[Page images and extracted text]
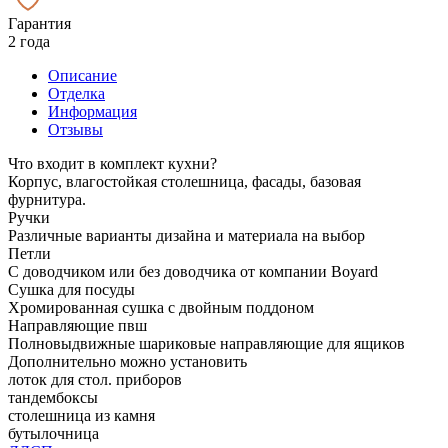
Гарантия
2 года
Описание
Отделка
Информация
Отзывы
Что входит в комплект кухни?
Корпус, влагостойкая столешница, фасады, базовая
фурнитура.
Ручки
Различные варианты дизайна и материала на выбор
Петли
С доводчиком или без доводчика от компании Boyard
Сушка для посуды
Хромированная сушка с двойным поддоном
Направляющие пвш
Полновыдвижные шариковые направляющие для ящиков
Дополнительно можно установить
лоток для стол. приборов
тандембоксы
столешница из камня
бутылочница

## To-do item:
All lines above must be repeated exactly, and the pictures must be omitted.

## Result:
Гарантия
2 года
Описание
Отделка
Информация
Отзывы
Что входит в комплект кухни?
Корпус, влагостойкая столешница, фасады, базовая
фурнитура.
Ручки
Различные варианты дизайна и материала на выбор
Петли
С доводчиком или без доводчика от компании Boyard
Сушка для посуды
Хромированная сушка с двойным поддоном
Направляющие пвш
Полновыдвижные шариковые направляющие для ящиков
Дополнительно можно установить
лоток для стол. приборов
тандембоксы
столешница из камня
бутылочница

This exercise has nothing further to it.